In this essay, Jose Luis Mateo defines the architectural process as series of steps with a specific direction. He explains that a project will begin as a vague idea, gain a structure, and finally assume a skin and spatial condition. In his conception, buildings today are composed of skin and bones,
separate entities combining to define space. While this may be a successful approach to framing a process, it leaves out possibilities of feedback between structure, space, and skin.
Because these elements are hierarchically
separated, the project loses its ability to form hybrid and novel architectural conditions.

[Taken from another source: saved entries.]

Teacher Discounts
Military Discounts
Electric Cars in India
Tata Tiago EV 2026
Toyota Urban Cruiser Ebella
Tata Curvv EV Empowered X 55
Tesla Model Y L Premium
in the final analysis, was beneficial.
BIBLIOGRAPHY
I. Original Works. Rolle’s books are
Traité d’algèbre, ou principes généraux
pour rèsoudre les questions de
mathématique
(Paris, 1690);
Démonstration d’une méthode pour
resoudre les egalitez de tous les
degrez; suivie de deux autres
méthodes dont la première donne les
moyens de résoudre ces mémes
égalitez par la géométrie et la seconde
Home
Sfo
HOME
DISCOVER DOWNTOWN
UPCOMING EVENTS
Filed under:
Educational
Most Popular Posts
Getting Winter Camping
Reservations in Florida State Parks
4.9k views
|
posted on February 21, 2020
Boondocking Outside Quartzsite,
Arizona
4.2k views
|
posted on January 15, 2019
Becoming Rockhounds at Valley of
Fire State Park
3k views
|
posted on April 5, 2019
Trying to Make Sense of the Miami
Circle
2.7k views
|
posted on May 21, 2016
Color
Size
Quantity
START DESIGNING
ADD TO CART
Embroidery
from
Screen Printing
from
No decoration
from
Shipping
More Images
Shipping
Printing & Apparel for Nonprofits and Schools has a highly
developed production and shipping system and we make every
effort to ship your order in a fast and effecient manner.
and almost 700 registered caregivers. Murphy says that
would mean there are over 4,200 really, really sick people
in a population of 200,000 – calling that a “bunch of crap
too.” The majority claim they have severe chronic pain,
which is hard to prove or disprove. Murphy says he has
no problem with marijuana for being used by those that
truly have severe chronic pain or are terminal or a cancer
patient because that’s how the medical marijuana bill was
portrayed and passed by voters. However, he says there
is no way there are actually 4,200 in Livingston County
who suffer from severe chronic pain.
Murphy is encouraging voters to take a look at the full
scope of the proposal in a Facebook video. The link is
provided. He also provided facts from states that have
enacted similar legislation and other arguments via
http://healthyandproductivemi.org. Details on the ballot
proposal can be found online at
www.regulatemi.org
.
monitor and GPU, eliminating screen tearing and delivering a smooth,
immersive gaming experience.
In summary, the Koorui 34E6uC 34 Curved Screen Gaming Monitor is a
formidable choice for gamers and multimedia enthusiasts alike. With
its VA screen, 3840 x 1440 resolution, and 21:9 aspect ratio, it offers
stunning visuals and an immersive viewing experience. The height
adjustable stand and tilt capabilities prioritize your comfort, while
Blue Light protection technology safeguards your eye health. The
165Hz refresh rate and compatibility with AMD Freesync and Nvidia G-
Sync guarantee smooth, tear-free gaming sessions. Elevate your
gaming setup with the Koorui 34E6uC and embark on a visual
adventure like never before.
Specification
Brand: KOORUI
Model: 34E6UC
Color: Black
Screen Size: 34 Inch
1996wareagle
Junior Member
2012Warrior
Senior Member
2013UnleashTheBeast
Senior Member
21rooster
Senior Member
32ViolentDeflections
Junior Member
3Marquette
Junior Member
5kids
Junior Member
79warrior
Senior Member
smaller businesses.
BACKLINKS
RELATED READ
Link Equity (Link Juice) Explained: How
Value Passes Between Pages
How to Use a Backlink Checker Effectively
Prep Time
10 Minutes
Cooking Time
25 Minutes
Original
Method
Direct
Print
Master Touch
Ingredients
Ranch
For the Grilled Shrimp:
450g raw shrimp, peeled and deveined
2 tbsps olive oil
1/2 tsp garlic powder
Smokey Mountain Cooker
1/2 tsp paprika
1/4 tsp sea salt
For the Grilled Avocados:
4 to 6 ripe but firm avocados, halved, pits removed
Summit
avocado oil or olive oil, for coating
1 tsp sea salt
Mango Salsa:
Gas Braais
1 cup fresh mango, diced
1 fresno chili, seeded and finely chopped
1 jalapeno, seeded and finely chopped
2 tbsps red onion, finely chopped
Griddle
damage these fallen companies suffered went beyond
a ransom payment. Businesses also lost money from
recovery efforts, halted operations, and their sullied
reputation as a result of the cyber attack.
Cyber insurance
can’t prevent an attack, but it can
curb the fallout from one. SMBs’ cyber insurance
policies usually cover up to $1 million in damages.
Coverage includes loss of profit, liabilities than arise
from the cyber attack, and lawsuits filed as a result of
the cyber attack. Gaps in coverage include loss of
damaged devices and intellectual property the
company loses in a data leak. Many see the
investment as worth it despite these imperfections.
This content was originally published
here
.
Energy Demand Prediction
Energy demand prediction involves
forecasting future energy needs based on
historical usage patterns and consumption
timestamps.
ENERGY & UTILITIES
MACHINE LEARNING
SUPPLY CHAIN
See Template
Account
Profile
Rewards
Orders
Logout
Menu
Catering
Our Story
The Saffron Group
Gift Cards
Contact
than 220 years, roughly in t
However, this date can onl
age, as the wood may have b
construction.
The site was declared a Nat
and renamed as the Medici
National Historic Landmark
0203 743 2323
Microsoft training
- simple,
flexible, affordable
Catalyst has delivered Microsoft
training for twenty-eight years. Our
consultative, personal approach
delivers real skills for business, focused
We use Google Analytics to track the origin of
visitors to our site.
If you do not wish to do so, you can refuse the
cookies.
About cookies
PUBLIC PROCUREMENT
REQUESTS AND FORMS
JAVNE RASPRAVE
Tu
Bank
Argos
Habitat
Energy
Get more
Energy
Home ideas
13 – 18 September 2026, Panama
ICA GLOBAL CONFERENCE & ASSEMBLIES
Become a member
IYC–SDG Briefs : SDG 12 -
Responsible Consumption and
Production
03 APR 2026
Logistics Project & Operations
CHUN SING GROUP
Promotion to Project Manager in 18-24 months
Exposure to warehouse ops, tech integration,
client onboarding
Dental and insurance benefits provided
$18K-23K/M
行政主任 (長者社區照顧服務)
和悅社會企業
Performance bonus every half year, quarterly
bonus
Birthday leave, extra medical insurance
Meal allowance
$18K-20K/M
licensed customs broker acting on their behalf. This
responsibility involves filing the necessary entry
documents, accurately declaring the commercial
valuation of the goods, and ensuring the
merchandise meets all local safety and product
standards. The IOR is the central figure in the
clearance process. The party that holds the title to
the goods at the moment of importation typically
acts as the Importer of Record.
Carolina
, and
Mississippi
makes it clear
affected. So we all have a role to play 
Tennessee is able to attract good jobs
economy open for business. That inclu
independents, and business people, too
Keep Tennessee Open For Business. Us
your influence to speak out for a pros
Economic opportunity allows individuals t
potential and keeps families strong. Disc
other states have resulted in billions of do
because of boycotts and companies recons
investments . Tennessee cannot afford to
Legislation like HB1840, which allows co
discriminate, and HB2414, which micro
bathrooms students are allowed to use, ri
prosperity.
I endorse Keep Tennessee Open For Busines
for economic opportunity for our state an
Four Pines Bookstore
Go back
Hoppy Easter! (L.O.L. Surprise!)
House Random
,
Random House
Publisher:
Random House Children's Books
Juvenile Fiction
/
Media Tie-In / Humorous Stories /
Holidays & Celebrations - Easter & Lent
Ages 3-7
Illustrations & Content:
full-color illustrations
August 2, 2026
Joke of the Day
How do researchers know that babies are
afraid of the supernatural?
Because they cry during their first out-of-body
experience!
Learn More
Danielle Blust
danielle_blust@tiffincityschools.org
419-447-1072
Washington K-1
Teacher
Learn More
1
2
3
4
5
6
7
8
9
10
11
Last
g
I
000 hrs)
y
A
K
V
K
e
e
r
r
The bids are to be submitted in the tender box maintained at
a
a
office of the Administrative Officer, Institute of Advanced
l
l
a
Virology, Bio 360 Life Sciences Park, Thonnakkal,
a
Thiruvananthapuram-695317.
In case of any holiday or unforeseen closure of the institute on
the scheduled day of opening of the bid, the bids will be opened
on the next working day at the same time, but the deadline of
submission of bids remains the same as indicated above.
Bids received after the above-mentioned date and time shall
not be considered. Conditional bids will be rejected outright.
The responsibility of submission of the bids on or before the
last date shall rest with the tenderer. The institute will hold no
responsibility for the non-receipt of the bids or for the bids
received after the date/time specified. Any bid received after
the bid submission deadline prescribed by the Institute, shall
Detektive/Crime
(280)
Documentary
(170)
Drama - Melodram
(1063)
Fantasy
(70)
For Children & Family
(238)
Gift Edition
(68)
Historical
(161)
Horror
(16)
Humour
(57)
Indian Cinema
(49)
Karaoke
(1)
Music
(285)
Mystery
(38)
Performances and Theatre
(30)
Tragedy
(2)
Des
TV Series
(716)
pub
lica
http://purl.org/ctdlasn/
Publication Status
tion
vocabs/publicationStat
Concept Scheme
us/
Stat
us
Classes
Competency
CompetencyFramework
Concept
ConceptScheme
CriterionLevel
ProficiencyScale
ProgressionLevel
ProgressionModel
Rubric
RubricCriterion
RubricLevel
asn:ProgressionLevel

In citing possible dangers to the process, Mateo argues that projects need ideas that do not restrict formal explorations. My professor last semester would reiterate a similar sentiment: Don't let the project become a building too soon. In Mateo's first two steps, a "phantom" pairs with structural logic. For me, the "phantom" is the set of potential relationships between users, environment, and context that the project must content with. The structure is not the physical members tasked with overcoming the force of gravity, but a framework of decisions that organize space. The interaction and feedback between data (the phantom) and decisions (the structure) produces the
hierarchy, rules, and specific geometry necessary for defining space, skin and physical structure. The architectural process is then about gathering data of various types (environment, program, occupancy, codes, etc) and coupling them with analytical tools and form-finding algorithms that translate data into workable architectures.